Second, Reagan inaccurately described the process of embryonic stem-cell research. Until now, the controversy involved the propriety of using leftover in vitro fertilization embryos from fertility clinics to derive stem-cell lines. But Reagan never once mentioned leftover IVF embryos.

Instead, he spoke of putting a patient’s skin cell nucleus into an enucleated human egg. This is human cloning using the same cloning procedure (known as “somatic cell nuclear transfer”) that resulted in Dolly the sheep. When conducted for medical research, somatic cell nuclear transfer is usually called therapeutic cloning.

Reagan and apparently the P-I assert that opposing therapeutic cloning (misnamed embryonic stem-cell research by Reagan) is merely ideological or theological. But polls show that most Americans oppose human cloning for any purpose, much less forcing taxpayers to pay for it.

Indeed, not only is there no pending federal legislation to fund human therapeutic cloning but the U.S. House of Representatives has twice passed legislation to outlaw the procedure in strong bipartisan votes. Meanwhile, a growing number of progressive countries have outlawed human cloning for both research and reproductive purposes, including France, Canada, Australia and Norway.

Reagan promised therapeutic cloning would allow each of us to have our “own personal biological repair kit standing by at the hospital.” Nonsense. Therapeutic cloning requires one human egg per cloning try, as Reagan noted. But human eggs are rare commodities. Where in the world would biotechnologists find the hundreds of millions of human eggs that would be needed to make cloned embryos of every American for use in medical treatments? Many feminists oppose therapeutic cloning precisely because they worry that the demand for eggs for use in cloning could result in the exploitation of poor women.

The P-I opined that the “concrete goals of improving health” ought to be pursued in the United States. Indeed. And they are.

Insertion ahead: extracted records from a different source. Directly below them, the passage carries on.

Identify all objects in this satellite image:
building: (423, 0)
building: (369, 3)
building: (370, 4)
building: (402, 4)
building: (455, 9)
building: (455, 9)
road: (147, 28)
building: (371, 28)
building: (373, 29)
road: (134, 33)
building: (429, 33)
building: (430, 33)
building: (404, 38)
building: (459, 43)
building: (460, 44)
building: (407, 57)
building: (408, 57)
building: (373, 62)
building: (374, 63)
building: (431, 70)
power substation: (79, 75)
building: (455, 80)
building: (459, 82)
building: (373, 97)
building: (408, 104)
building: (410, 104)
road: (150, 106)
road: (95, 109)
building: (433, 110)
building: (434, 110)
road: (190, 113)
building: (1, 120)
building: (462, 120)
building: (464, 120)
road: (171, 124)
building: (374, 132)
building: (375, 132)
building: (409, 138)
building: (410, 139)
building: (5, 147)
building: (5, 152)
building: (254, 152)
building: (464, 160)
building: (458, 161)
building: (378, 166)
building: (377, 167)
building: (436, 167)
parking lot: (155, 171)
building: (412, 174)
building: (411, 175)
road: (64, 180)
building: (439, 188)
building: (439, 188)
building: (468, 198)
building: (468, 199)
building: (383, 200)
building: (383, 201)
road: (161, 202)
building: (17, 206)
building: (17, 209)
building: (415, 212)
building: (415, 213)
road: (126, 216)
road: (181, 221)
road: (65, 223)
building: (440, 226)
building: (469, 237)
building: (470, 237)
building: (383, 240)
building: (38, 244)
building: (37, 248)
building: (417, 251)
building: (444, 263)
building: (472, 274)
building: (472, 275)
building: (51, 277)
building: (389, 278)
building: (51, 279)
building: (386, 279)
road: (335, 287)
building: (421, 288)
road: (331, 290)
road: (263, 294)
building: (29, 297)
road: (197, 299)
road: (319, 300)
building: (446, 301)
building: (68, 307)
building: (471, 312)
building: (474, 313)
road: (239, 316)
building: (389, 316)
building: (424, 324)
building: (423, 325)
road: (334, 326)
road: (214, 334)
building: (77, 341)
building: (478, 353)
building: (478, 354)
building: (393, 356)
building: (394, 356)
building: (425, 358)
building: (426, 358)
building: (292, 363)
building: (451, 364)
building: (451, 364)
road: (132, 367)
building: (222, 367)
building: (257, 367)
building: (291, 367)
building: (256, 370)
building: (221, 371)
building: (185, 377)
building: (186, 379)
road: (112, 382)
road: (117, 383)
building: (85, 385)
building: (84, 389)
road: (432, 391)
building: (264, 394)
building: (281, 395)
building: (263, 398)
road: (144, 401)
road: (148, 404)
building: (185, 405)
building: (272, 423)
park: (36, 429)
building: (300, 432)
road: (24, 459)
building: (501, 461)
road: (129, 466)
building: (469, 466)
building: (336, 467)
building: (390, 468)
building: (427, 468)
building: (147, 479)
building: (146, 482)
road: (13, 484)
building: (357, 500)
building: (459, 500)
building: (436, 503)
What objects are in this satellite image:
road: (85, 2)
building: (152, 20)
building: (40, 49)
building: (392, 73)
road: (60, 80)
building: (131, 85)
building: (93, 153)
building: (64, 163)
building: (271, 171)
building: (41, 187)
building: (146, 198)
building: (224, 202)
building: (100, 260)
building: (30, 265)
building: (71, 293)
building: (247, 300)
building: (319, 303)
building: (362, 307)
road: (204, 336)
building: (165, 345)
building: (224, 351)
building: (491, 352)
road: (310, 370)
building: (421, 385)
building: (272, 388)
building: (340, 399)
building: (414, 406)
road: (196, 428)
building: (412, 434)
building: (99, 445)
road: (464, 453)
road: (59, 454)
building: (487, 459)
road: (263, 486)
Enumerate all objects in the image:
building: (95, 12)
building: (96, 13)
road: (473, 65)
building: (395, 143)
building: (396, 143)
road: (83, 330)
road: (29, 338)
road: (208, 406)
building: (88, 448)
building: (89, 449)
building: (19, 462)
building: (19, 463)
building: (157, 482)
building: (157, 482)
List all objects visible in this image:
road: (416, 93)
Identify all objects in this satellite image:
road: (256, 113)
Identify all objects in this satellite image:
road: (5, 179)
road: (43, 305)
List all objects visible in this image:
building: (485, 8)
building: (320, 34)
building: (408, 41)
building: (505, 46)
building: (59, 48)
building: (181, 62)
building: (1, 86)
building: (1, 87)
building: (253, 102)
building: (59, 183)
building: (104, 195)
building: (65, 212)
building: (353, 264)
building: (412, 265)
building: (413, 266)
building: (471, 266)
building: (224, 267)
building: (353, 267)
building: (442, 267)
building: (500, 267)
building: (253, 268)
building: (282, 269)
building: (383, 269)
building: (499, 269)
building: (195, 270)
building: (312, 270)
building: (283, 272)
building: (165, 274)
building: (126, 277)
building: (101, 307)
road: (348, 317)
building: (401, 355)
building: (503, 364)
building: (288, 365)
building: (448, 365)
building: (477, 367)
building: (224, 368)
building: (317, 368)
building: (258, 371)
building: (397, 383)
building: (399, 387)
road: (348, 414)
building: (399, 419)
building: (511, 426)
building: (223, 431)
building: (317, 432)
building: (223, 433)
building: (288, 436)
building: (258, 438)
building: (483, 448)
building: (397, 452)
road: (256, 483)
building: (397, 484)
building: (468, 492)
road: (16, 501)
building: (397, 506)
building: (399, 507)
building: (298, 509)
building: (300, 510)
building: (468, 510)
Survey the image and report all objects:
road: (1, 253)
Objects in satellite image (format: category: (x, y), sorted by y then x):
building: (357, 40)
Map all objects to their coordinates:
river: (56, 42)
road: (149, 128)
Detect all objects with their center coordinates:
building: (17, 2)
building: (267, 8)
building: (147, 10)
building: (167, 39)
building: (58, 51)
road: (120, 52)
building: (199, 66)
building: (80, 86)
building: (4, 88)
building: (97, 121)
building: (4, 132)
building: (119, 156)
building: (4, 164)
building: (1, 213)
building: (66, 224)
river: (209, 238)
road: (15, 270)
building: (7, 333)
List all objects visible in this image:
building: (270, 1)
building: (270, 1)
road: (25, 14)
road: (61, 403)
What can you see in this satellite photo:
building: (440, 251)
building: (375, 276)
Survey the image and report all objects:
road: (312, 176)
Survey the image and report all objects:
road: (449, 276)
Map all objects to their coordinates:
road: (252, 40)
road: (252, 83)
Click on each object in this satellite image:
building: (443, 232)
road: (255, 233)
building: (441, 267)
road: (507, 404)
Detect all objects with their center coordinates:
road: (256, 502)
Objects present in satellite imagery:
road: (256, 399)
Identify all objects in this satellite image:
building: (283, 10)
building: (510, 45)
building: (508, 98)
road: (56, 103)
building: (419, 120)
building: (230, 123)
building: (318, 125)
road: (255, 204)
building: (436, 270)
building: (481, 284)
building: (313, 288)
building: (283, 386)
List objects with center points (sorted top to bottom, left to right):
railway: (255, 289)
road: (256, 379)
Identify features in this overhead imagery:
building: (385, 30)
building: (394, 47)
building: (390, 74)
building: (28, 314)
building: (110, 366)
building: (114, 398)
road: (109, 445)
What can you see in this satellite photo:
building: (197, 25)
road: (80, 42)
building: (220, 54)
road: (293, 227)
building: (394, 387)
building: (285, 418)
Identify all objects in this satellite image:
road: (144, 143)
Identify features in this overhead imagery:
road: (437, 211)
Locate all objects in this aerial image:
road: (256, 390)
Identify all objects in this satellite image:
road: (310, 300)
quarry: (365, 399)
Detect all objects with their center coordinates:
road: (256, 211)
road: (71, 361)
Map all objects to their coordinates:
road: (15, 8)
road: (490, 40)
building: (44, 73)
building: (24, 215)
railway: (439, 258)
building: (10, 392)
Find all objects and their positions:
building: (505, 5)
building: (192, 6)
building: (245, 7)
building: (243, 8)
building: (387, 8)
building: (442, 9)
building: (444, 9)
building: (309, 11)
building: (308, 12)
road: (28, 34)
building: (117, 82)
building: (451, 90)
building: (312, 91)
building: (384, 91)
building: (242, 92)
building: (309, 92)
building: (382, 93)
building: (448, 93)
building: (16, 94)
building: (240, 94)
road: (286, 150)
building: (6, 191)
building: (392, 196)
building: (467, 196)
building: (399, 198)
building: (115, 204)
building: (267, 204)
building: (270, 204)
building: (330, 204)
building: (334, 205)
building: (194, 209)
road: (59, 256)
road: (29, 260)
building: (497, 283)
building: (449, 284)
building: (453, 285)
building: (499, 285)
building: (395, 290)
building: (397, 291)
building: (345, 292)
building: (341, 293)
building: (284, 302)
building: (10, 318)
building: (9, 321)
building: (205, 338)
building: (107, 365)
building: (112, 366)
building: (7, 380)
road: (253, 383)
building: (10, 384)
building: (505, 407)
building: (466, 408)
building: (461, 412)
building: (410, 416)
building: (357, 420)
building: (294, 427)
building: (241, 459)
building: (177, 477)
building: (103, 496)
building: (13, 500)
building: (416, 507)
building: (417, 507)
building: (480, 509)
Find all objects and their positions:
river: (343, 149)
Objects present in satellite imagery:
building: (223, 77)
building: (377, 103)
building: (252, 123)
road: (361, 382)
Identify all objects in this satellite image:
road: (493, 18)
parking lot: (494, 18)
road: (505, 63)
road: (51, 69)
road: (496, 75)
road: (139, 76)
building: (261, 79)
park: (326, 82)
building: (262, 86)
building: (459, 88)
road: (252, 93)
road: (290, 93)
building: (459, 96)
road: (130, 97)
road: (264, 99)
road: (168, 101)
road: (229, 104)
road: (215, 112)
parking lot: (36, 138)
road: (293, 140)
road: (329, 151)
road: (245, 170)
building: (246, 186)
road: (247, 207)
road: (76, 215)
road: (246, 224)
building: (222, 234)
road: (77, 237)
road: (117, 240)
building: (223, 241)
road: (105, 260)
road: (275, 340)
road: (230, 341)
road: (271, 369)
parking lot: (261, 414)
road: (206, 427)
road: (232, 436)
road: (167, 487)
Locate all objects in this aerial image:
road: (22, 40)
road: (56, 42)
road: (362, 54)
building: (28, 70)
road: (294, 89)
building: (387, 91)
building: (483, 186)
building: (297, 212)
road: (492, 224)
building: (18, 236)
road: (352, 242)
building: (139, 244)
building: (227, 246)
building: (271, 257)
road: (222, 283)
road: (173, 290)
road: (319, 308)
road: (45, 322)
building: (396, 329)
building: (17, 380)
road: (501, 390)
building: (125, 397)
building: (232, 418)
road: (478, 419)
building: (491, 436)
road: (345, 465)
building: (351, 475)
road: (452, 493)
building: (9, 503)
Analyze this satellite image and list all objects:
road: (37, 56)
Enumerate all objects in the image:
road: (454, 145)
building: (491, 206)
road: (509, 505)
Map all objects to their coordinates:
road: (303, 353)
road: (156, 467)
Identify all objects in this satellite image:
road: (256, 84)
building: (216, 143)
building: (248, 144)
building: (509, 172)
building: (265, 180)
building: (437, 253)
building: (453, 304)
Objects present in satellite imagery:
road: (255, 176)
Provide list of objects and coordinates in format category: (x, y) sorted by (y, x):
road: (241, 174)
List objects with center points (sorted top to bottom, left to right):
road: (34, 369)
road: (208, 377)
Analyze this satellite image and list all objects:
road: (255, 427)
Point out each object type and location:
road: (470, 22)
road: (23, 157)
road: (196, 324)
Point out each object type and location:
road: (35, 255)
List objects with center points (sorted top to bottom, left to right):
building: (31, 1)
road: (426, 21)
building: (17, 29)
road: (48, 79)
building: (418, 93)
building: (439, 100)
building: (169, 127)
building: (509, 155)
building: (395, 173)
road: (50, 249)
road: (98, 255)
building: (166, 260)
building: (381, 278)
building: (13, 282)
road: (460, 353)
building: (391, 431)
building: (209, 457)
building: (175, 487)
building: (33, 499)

Already, early human trials have commenced to treat patients with Parkinson’s disease, heart damage and Multiple Sclerosis using adult stem cells and other adult tissues. Late-stage juvenile diabetes, the prestigious journal Science reported, has been completely cured in mice using adult human spleen cells. Meanwhile, in Portugal, quadriplegics with spinal cord injury have had muscle and bladder control restored using their own olfactory tissues. One formerly paralyzed woman so treated with her own tissues recently appeared at a Senate subcommittee hearing to show a video of herself walking with braces. Cloning and embryonic stem-cell research are nowhere nearly as advanced.

The issues surrounding human cloning, embryonic stem-cell research and adult stem-cell research are complicated and important. Reasonable people can disagree about the propriety of certain areas of scientific inquiry and the wisdom of federal funding. But for the American people to make a reasoned value judgment, they need all of the facts. The media, including Ron Reagan and the P-I, must do a better job.
Wesley J. Smith, a senior fellow at Discovery Institute in Seattle, is the author of the forthcoming book, “Consumer’s Guide to a Brave New World.”